Task requirements
Reproduce the data below, swapping "Boot Disk" for "Boot Drive" and leaving everything else unchanged.

Information given
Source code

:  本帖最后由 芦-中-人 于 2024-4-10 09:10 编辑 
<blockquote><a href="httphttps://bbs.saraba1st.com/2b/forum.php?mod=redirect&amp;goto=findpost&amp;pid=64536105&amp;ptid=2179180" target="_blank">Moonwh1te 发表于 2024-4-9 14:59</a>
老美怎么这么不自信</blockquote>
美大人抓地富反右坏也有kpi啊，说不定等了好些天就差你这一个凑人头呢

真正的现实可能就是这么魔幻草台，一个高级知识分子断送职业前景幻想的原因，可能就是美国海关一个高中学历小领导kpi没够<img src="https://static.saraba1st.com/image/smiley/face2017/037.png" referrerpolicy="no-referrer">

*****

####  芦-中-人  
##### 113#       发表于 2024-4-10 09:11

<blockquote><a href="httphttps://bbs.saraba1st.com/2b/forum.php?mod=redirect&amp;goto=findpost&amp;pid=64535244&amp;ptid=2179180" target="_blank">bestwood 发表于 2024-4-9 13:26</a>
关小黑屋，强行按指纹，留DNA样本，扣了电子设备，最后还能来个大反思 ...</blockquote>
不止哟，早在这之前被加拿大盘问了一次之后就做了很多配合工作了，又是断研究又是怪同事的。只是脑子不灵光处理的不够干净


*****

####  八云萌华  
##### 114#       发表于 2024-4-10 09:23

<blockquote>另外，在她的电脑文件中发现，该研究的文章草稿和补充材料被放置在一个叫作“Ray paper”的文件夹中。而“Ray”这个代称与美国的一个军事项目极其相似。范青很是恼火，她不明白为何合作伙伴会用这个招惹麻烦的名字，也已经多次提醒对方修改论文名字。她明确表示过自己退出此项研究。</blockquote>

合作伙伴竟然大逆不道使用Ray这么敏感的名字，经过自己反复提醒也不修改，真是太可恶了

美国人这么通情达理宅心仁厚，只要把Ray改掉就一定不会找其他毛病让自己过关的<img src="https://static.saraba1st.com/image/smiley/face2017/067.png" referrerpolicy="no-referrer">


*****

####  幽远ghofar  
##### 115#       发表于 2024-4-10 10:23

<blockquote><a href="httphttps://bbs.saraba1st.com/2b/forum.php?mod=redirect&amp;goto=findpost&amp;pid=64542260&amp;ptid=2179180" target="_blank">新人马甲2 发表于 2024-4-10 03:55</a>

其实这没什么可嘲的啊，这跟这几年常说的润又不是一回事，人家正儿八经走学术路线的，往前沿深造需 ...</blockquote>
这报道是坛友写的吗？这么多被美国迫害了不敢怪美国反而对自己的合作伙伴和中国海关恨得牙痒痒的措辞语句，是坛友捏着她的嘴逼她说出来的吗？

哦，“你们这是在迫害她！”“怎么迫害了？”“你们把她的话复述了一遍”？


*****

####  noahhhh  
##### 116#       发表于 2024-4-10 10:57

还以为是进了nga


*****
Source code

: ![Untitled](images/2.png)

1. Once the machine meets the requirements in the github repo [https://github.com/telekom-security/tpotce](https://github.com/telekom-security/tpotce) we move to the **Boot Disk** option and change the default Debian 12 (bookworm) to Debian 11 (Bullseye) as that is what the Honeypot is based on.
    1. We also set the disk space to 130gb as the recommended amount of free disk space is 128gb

Worked solution
Source code

:  本帖最后由 芦-中-人 于 2024-4-10 09:10 编辑 
<blockquote><a href="httphttps://bbs.saraba1st.com/2b/forum.php?mod=redirect&amp;goto=findpost&amp;pid=64536105&amp;ptid=2179180" target="_blank">Moonwh1te 发表于 2024-4-9 14:59</a>
老美怎么这么不自信</blockquote>
美大人抓地富反右坏也有kpi啊，说不定等了好些天就差你这一个凑人头呢

真正的现实可能就是这么魔幻草台，一个高级知识分子断送职业前景幻想的原因，可能就是美国海关一个高中学历小领导kpi没够<img src="https://static.saraba1st.com/image/smiley/face2017/037.png" referrerpolicy="no-referrer">

*****

####  芦-中-人  
##### 113#       发表于 2024-4-10 09:11

<blockquote><a href="httphttps://bbs.saraba1st.com/2b/forum.php?mod=redirect&amp;goto=findpost&amp;pid=64535244&amp;ptid=2179180" target="_blank">bestwood 发表于 2024-4-9 13:26</a>
关小黑屋，强行按指纹，留DNA样本，扣了电子设备，最后还能来个大反思 ...</blockquote>
不止哟，早在这之前被加拿大盘问了一次之后就做了很多配合工作了，又是断研究又是怪同事的。只是脑子不灵光处理的不够干净


*****

####  八云萌华  
##### 114#       发表于 2024-4-10 09:23

<blockquote>另外，在她的电脑文件中发现，该研究的文章草稿和补充材料被放置在一个叫作“Ray paper”的文件夹中。而“Ray”这个代称与美国的一个军事项目极其相似。范青很是恼火，她不明白为何合作伙伴会用这个招惹麻烦的名字，也已经多次提醒对方修改论文名字。她明确表示过自己退出此项研究。</blockquote>

合作伙伴竟然大逆不道使用Ray这么敏感的名字，经过自己反复提醒也不修改，真是太可恶了

美国人这么通情达理宅心仁厚，只要把Ray改掉就一定不会找其他毛病让自己过关的<img src="https://static.saraba1st.com/image/smiley/face2017/067.png" referrerpolicy="no-referrer">


*****

####  幽远ghofar  
##### 115#       发表于 2024-4-10 10:23

<blockquote><a href="httphttps://bbs.saraba1st.com/2b/forum.php?mod=redirect&amp;goto=findpost&amp;pid=64542260&amp;ptid=2179180" target="_blank">新人马甲2 发表于 2024-4-10 03:55</a>

其实这没什么可嘲的啊，这跟这几年常说的润又不是一回事，人家正儿八经走学术路线的，往前沿深造需 ...</blockquote>
这报道是坛友写的吗？这么多被美国迫害了不敢怪美国反而对自己的合作伙伴和中国海关恨得牙痒痒的措辞语句，是坛友捏着她的嘴逼她说出来的吗？

哦，“你们这是在迫害她！”“怎么迫害了？”“你们把她的话复述了一遍”？


*****

####  noahhhh  
##### 116#       发表于 2024-4-10 10:57

还以为是进了nga


*****
Source code

: ![Untitled](images/2.png)

1. Once the machine meets the requirements in the github repo [https://github.com/telekom-security/tpotce](https://github.com/telekom-security/tpotce) we move to the **Boot Drive** option and change the default Debian 12 (bookworm) to Debian 11 (Bullseye) as that is what the Honeypot is based on.
    1. We also set the disk space to 130gb as the recommended amount of free disk space is 128gb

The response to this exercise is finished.